# Extrait de texte
* * * * *

Les manifestations de cette "globalisation" peuvent être considérées comme les prémices d’une coopération, qui allait être encore plus poussée, conduisant à la naissance des "alliances globales" débouchant sur la constitution d’hyper-groupes.

Une concurrence par la guerre des tarifs ne pouvait la conduire qu’à sa perte

Pourquoi ? Eh bien, simplement, parce que cela résulte d’une prise de conscience que l’industrie du transport aérien, étant donné sa sensibilité (à de très nombreux facteurs -géopolitiques, météorologiques, sociaux, économiques,..; aux nombreuses contraintes imposées - augmentation du coût du carburant, taxes de survol, etc....-), a considéré qu’une concurrence par la guerre des tarifs ne pouvait la conduire qu’à sa perte.

C’est donc dans le prolongement naturel de cette préoccupation majeure d’assurer la survie de leurs entreprises qu’ont émergés ces hyper-groupes. Il est vrai qu’acheter :

- du carburant pour une flotte de 1000 avions permet de peser sur les coûts (le baril a dépassé le seuil de 100 US$ et, en quelques jours - le 11 mars 2008 - a atteint 109 US$, ce qui, à ce rythme, ne peut que déclencher une augmentation généralisée des coûts - donc des prix - et des taxes supplémentaires sur les billets d’avion) ;

- des avions par dizaines d’exemplaires permet également d’obtenir d’importantes réductions et diverses facilitations.

Il convient de remarquer que les premiers fondateurs de ces hyper-groupes sont des compagnies déjà intouchables, qui comprirent que pour passer d’une situation d’oligopole couvrant un marché localisé géographiquement à un oligopole à l’échelle mondiale, il fallait achever la construction en cours, c’est-à-dire prendre place sur l’échiquier du marché mondial.

* * * * *

# Travail demandé A
Répondez à ces questions sur l'extrait consacré au transport aérien :
(i) Quel prix le baril a-t-il atteint le 11 mars 2008 ?
(ii) Sur quoi débouche la naissance des « alliances globales » ?
(iii) Que permet d'obtenir l'achat d'avions par dizaines d'exemplaires ?
Le texte et la liste proviennent de sources distinctes.

Données de suivi des coordonnées en pixels:

* * * * *

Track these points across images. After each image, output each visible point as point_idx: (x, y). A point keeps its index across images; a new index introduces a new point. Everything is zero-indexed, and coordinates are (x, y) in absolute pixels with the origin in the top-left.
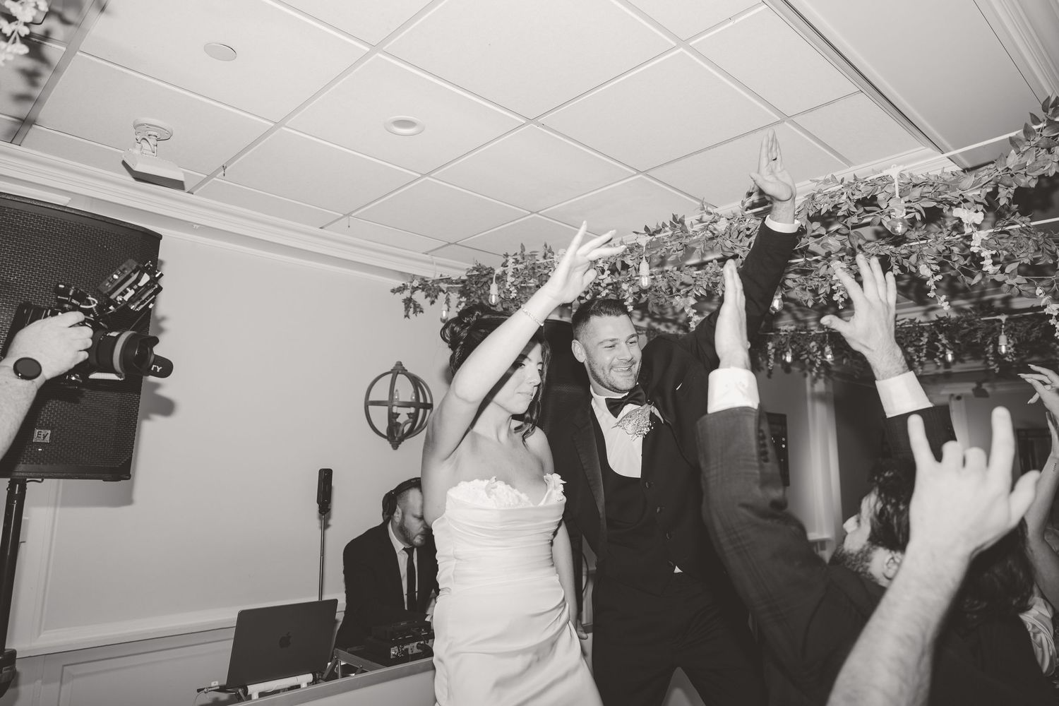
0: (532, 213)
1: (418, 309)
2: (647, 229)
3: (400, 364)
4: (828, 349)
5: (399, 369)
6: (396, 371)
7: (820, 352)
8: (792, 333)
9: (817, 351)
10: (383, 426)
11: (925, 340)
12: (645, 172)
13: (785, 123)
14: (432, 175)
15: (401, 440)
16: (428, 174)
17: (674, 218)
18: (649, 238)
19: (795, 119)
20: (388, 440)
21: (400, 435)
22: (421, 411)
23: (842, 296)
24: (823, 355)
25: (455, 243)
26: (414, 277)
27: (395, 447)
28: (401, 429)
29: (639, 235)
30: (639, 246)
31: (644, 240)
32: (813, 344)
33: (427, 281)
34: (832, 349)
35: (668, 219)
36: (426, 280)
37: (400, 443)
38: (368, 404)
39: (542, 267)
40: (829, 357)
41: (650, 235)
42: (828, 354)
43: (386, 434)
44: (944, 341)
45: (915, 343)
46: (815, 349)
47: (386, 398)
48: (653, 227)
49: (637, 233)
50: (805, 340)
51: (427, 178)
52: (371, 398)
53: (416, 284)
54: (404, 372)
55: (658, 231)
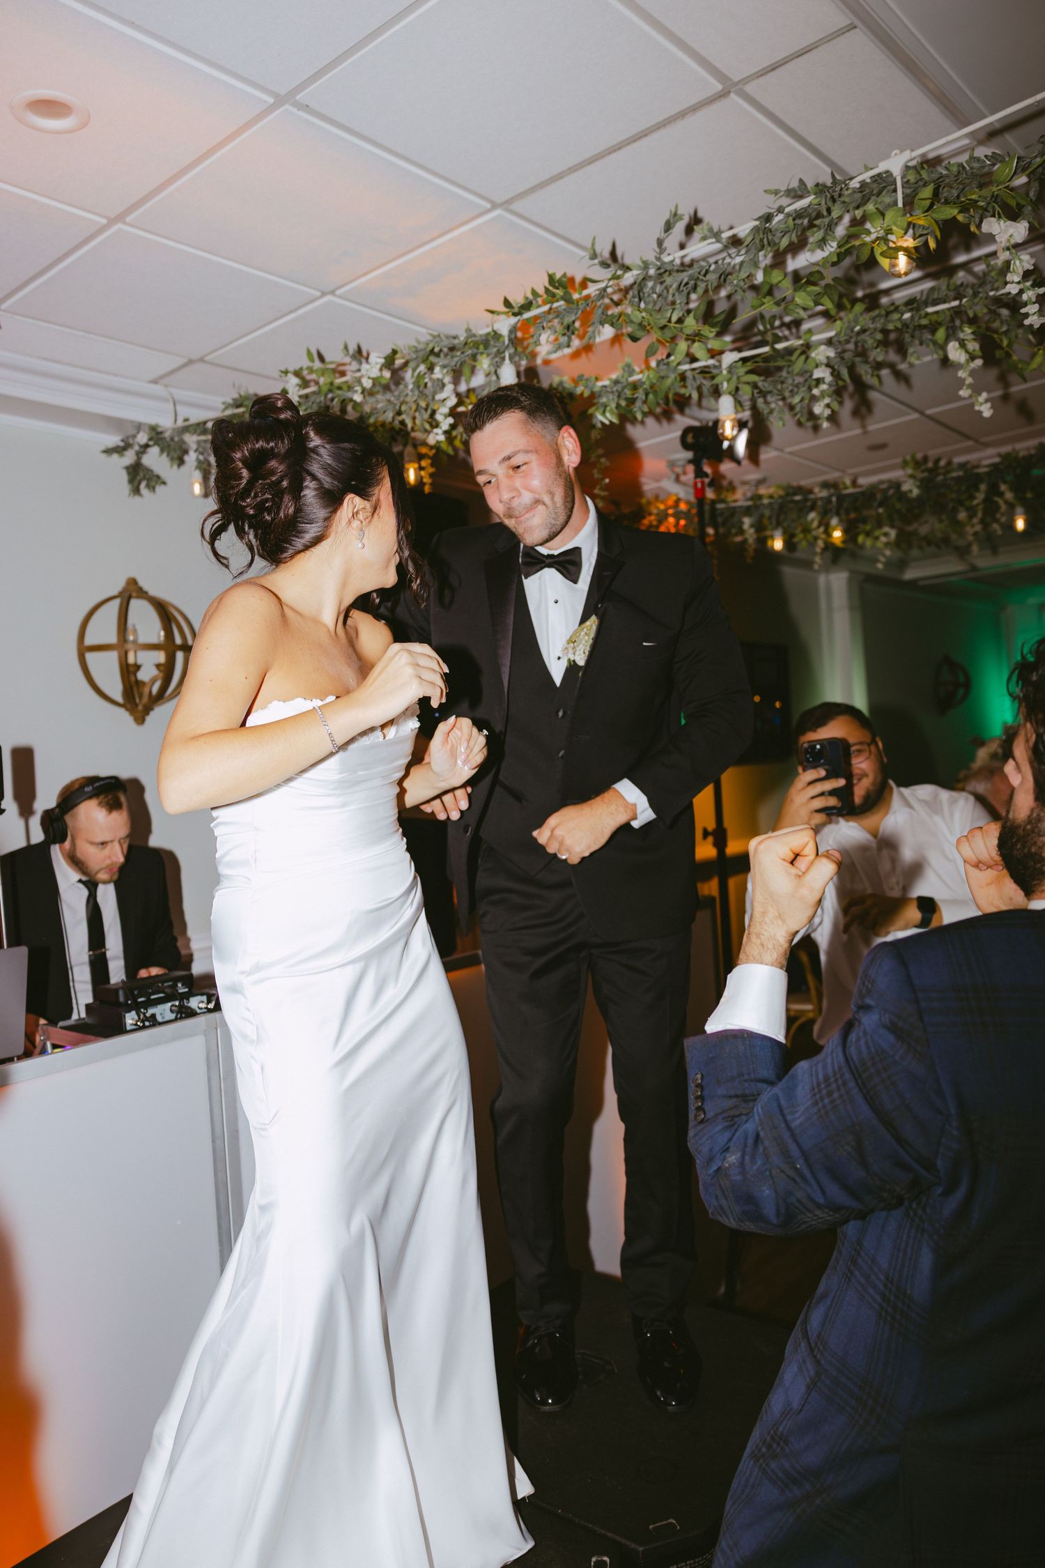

* * * * *

# Travail demandé B
Extrayez de la liste la portion allant de son début jusqu'à la ligne contenant « 9: (817, 351) », celle-ci comprise, et recopiez ces lignes à l'identique en omettant les images.

# Solution détaillée A
(i) 109 US$.
(ii) Sur la constitution d'hyper-groupes.
(iii) D'importantes réductions et diverses facilitations.

# Solution détaillée B
Track these points across images. After each image, output each visible point as point_idx: (x, y). A point keeps its index across images; a new index introduces a new point. Everything is zero-indexed, and coordinates are (x, y) in absolute pixels with the origin in the top-left.
0: (532, 213)
1: (418, 309)
2: (647, 229)
3: (400, 364)
4: (828, 349)
5: (399, 369)
6: (396, 371)
7: (820, 352)
8: (792, 333)
9: (817, 351)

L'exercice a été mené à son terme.